As mentioned, Shop Notes has a whole booklet on small workshops for $10 – Small Shop Solutions

View CharlesA's profile

CharlesA

3020 posts in 1259 days


#5 posted 03-14-2016 04:32 PM

All sheet goods in my shop are stored overhead on some 2×4’s I hung. Keeps them out of the way.

-- "Man is the only animal which devours his own, for I can apply no milder term to the general prey of the rich on the poor." ~Thomas Jefferson

View Puzzleman's profile

Puzzleman

411 posts in 2406 days


#6 posted 03-14-2016 05:26 PM

When I buy lumber for a project, I know what sizes to break the wood down to. I do this step before I store it in my shop. Reduces the amount of storage space needed. I do not order any wood unless I am going to use it. Don’t have the space to store it. Cutoffs get fitted into the rafters and dated. If not used within 9 months, they get burned for heat.

With not much room, you do not have the luxury of being able to store things for a rainy day. Work from job to job with the wood.

-- Jim Beachler, Chief Puzzler, http://www.hollowwoodworks.com

View MadMark's profile

MadMark

977 posts in 915 days


#7 posted 03-14-2016 08:23 PM

My cabinet shop is about 8’ x 10’ with the planer, OS Sander, & band saw on wheels:

Made these cabs (& others):

It’s not the space, its how you fill it.

M

-- Madmark - Madmark2150@yahoo.com Wiretreefarm.com

View BonPacific's profile

BonPacific

20 posts in 317 days


#8 posted 03-14-2016 09:32 PM

This is a bit of a ramble, but here’s a bunch of tips I’ve either picked up or learned the hard way.

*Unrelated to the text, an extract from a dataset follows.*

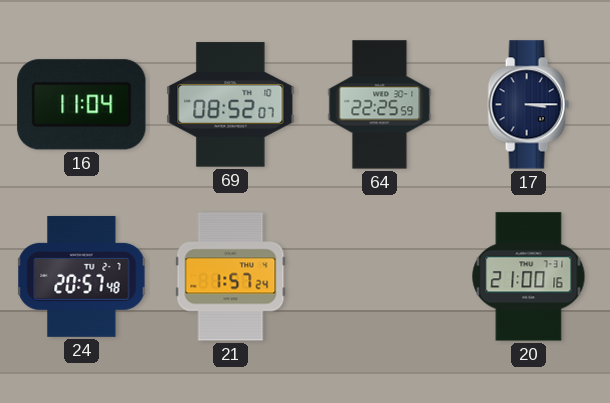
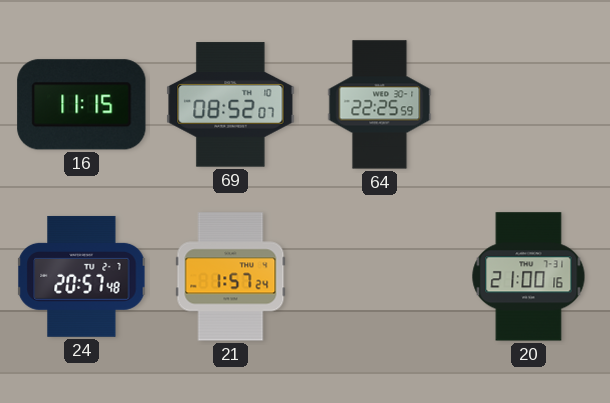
16: 11:04 -> 11:15
17: 3:15 -> none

While I usually agree with the “put everything on wheels” crowd, in a space this small it might not actually help you. There’s not a lot of floor to clear. If you can roll tools/carts out the door, definitely go for the wheels. If you can’t do this, I’d say compress everything you can against the walls. Even 2” clearances can add up. Anything floor standing is going to restrict your options, so go for bench top models of anything you can (sander, drill press, planer, jointer, etc). Either permanently install your common benchtop tools, or make sure they can be stored away easily. I keep my (floor standing) jointer underneath my table-saw’s extension wing, and the router table lives on a shelf. Any thing permanently installed should share table height with as many other tools as possible.

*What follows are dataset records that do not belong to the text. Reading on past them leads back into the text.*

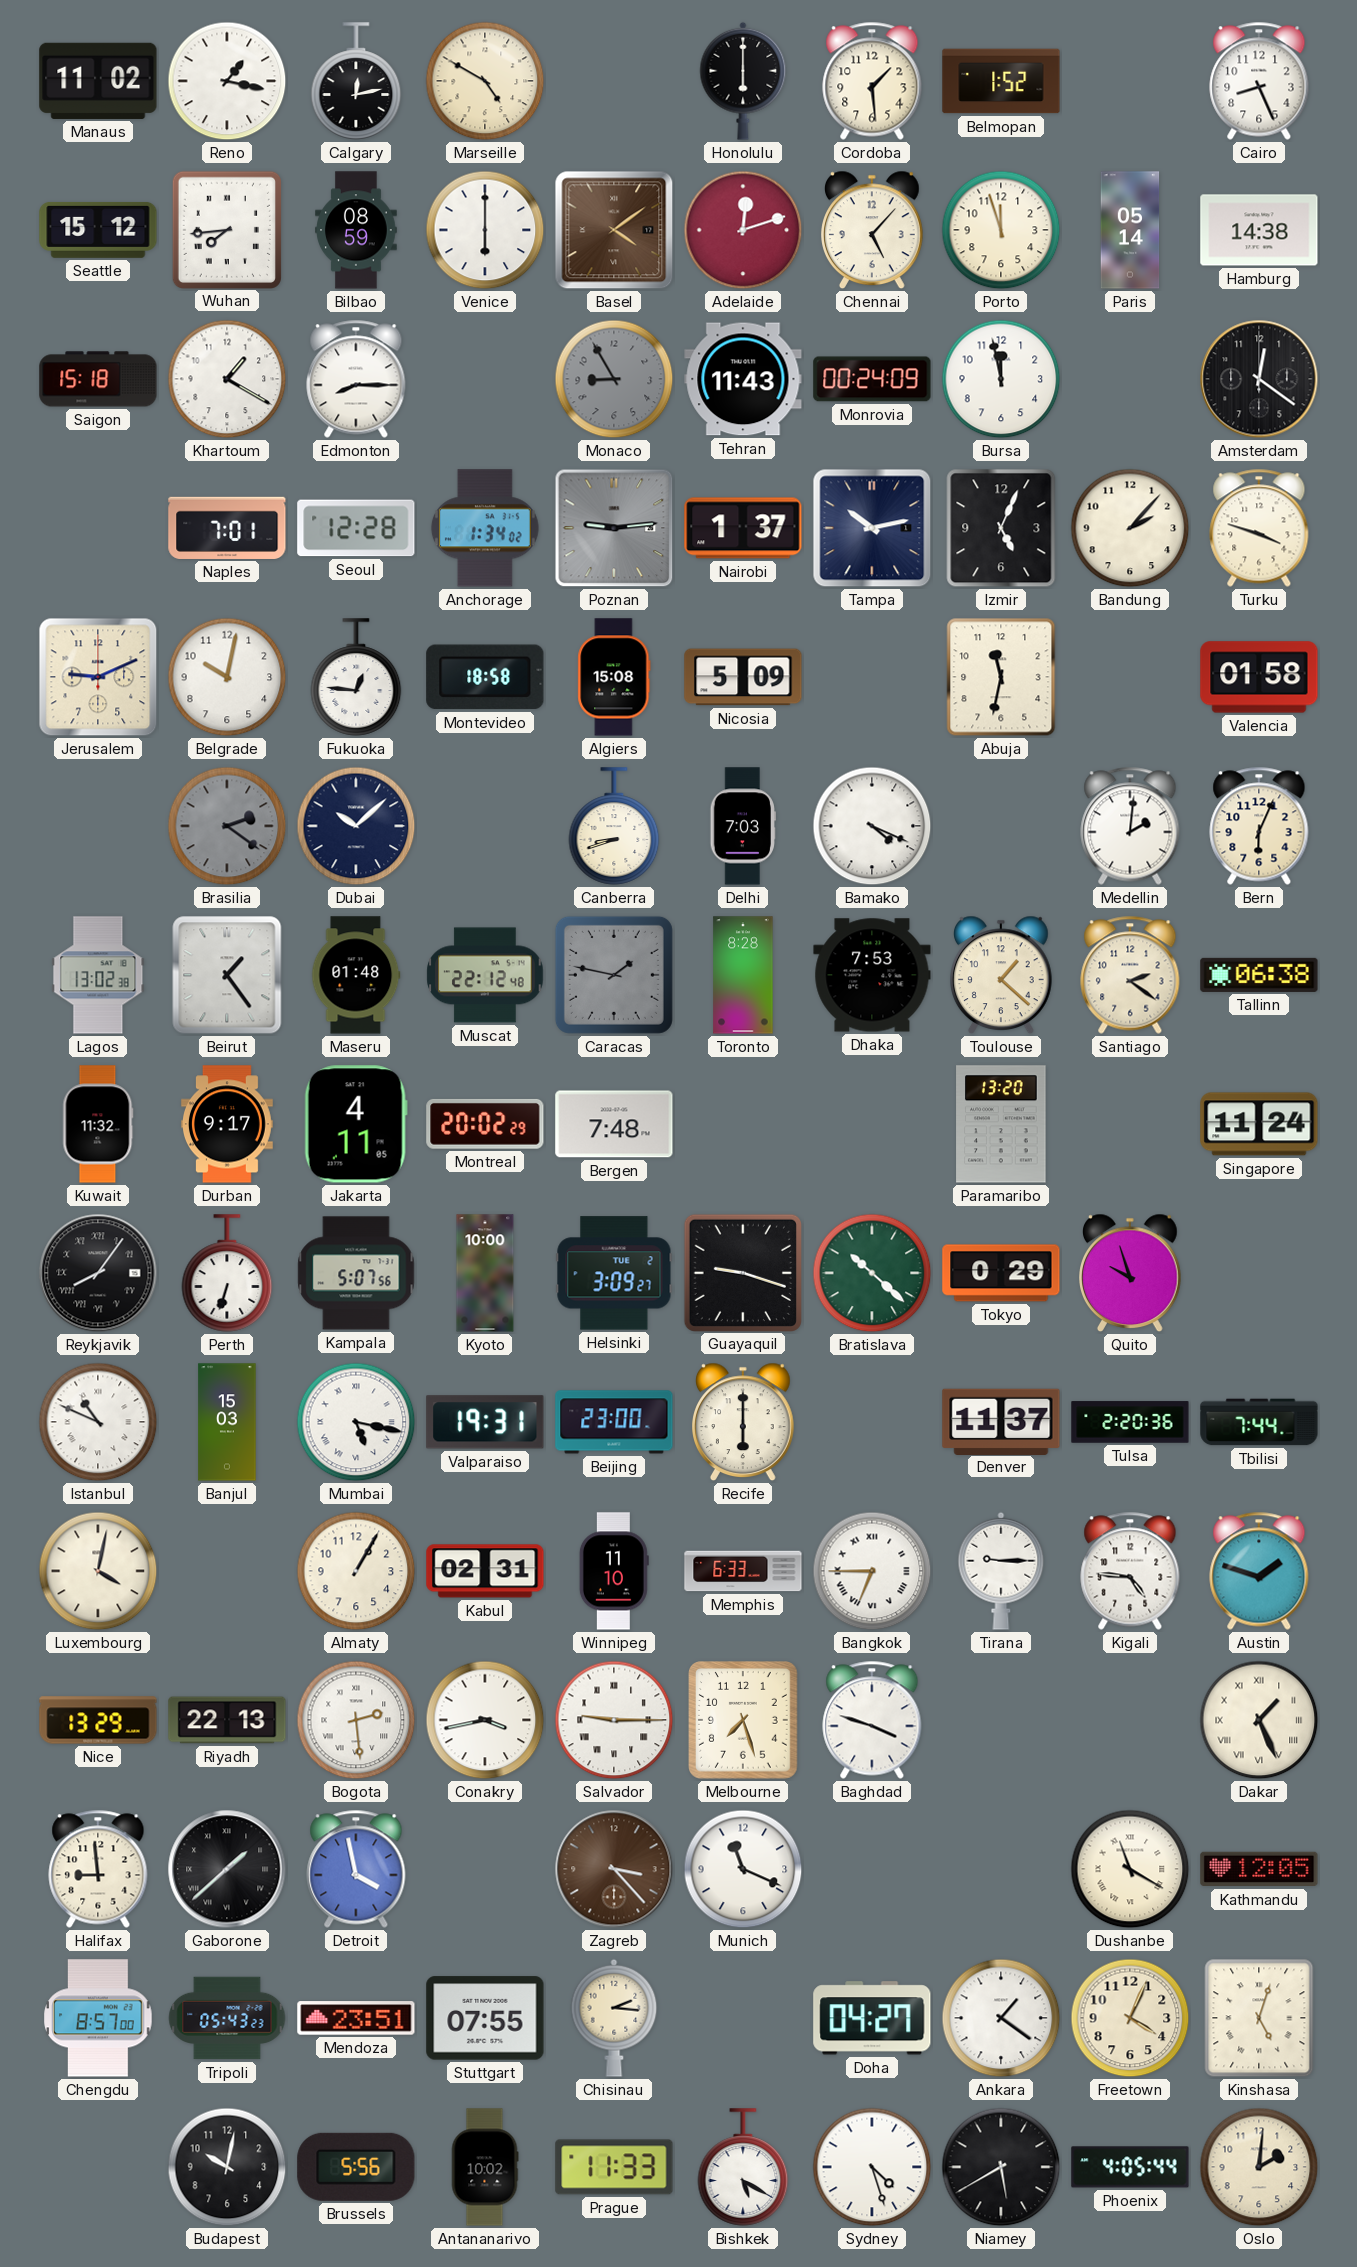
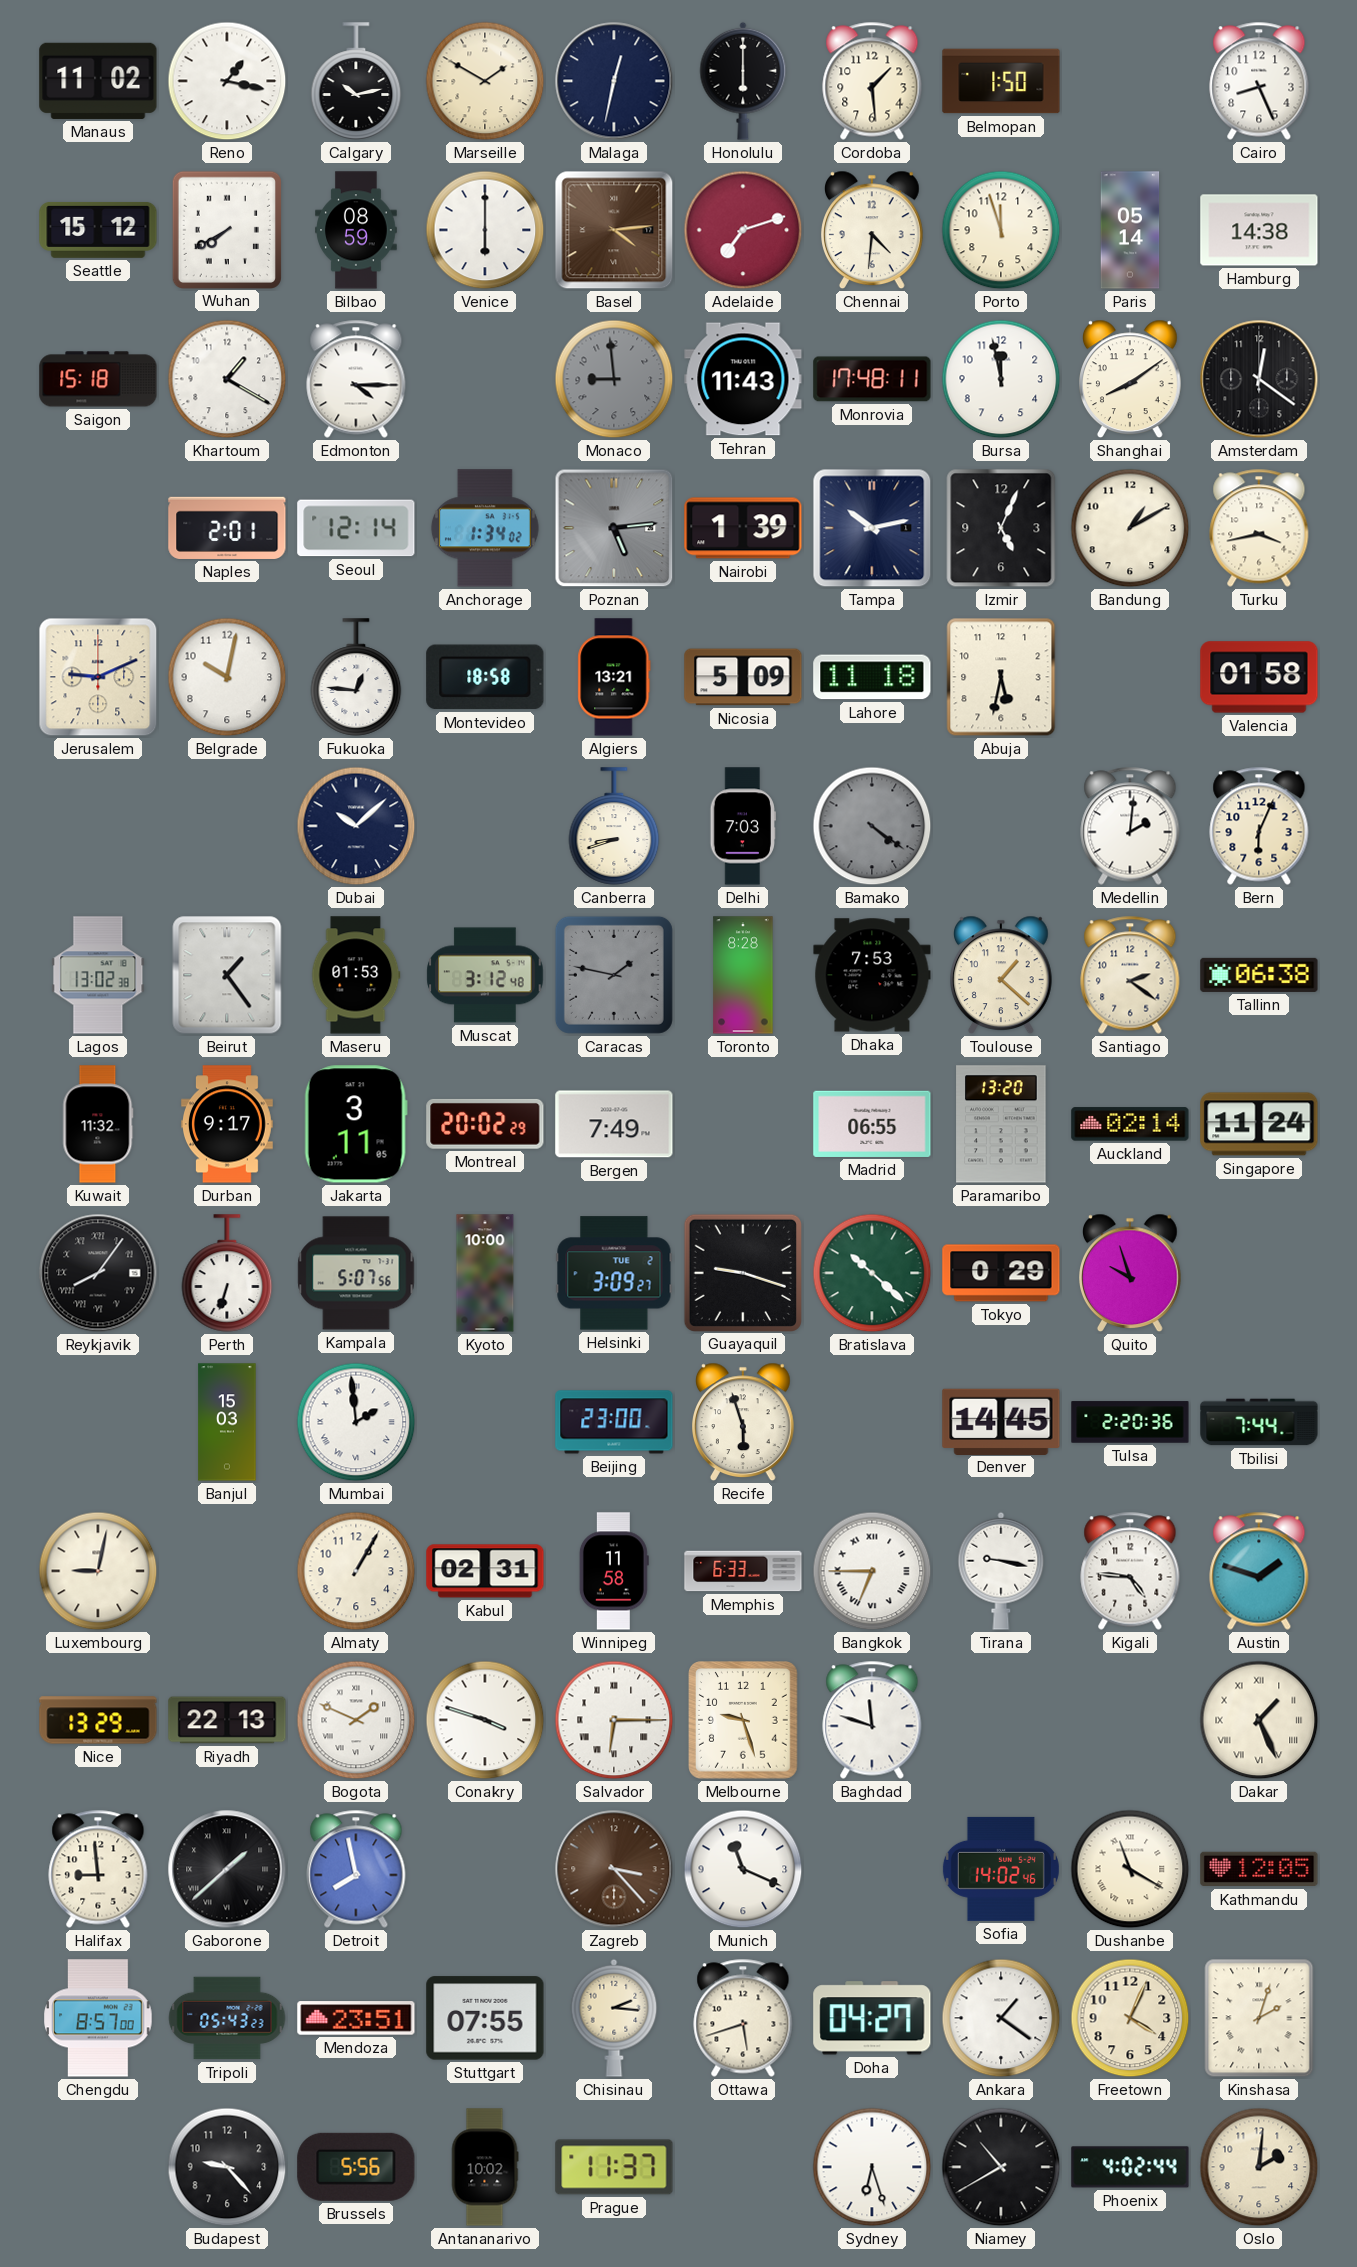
Calgary: 12:13 -> 10:13
Marseille: 4:50 -> 1:50
Malaga: none -> 12:32
Belmopan: 1:52 -> 1:50
Wuhan: 7:44 -> 7:40
Basel: 4:09 -> 4:14
Adelaide: 12:12 -> 7:12
Chennai: 5:07 -> 4:31
Edmonton: 8:15 -> 4:15
Monaco: 8:55 -> 8:59
Monrovia: 00:24 -> 17:48
Shanghai: none -> 8:09
Naples: 7:01 -> 2:01
Seoul: 12:28 -> 12:14
Poznan: 9:14 -> 5:14
Nairobi: 1:37 -> 1:39
Bandung: 2:07 -> 1:10
Turku: 3:48 -> 3:43
Algiers: 15:08 -> 13:21
Lahore: none -> 11:18
Abuja: 11:32 -> 5:32
Brasilia: 2:21 -> none
Bamako: 4:19 -> 4:21
Bamako dial: white -> grey
Maseru: 01:48 -> 01:53
Muscat: 22:12 -> 3:12
Jakarta: 4:11 -> 3:11
Bergen: 7:48 -> 7:49
Madrid: none -> 06:55
Auckland: none -> 02:14
Istanbul: 10:49 -> none
Mumbai: 5:17 -> 1:59
Valparaiso: 19:31 -> none
Recife: 6:00 -> 5:57
Denver: 11:37 -> 14:45
Luxembourg: 4:02 -> 9:02
Winnipeg: 11:10 -> 11:58
Tirana: 9:15 -> 9:17
Bogota: 2:29 -> 1:49
Conakry: 3:43 -> 3:48
Salvador: 9:15 -> 6:15
Melbourne: 7:27 -> 9:27
Baghdad: 3:48 -> 11:48
Detroit: 3:58 -> 7:58
Sofia: none -> 14:02
Ottawa: none -> 5:42
Kinshasa: 5:03 -> 2:03
Budapest: 10:02 -> 9:23
Prague: 11:33 -> 11:37
Bishkek: 5:20 -> none
Sydney: 4:27 -> 6:27
Niamey: 5:40 -> 10:40
Phoenix: 4:05 -> 4:02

There are certain tools you can probably ignore or get rid of. A chop saw can be replaced by a circular saw and a a table saw sled. A jointer can be replaced by a router and table saw sled for anything less than 1” thick. You probably wont fit a bandsaw in a shop this small, but a benchtop scrollsaw or a good jigsaw can handle all your curve-cutting needs. You can resaw on a tablesaw if you’re careful.

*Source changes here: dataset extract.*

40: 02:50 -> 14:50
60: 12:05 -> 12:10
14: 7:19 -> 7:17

I’d cut the workbench down to 20” or 2 feet deep at the most. If you want more space build in a flip-up assembly table that can be folded flat against the bench. Norm Abrams shows something like this in his Garage workshop 2-parter, which you should be able to find on YouTube.

Use every inch of vertical wall space. Hang your hand tools, build a floor to ceiling set of shelves for paint/finish cans and hardware boxes. These sort of things store best when they can only be one-layer deep, don’t let then get hidden on deeper shelves. This is a perfect use for the space behind a swinging door, which is otherwise dead.

If you have the head room, build an overhead lumber rack. If this is a standard pre-fab type shed, you should be able to hold a sheet or two of plywood (cut down to smaller size) or maybe a dozen 2×4’s, but throw in a pair of ceiling joists for insurance to keep the walls from pulling outward.

If you have a hybrid or cabinet saw, consider reducing the length of the rails or remove an extension wing. Depending on your work style, you may find you don’t use the extra width,and it can greatly reduce the saw’s footprint. You can also try and embed the table saw into a workbench, as the top works great as an assembly table.

If the walls are unfinished, build shelves into the bays, you can fit a lot of stuff inside the wall cavities themselves.

View 01ntrain's profile

01ntrain

146 posts in 532 days


#9 posted 03-14-2016 09:38 PM

I found this article on the internet…..to me it’s a pretty good setup. I set my basement shop up in a similar way. Luckily, I have a garage, enclosed porch, and another workspace in my basement to spread things out a bit.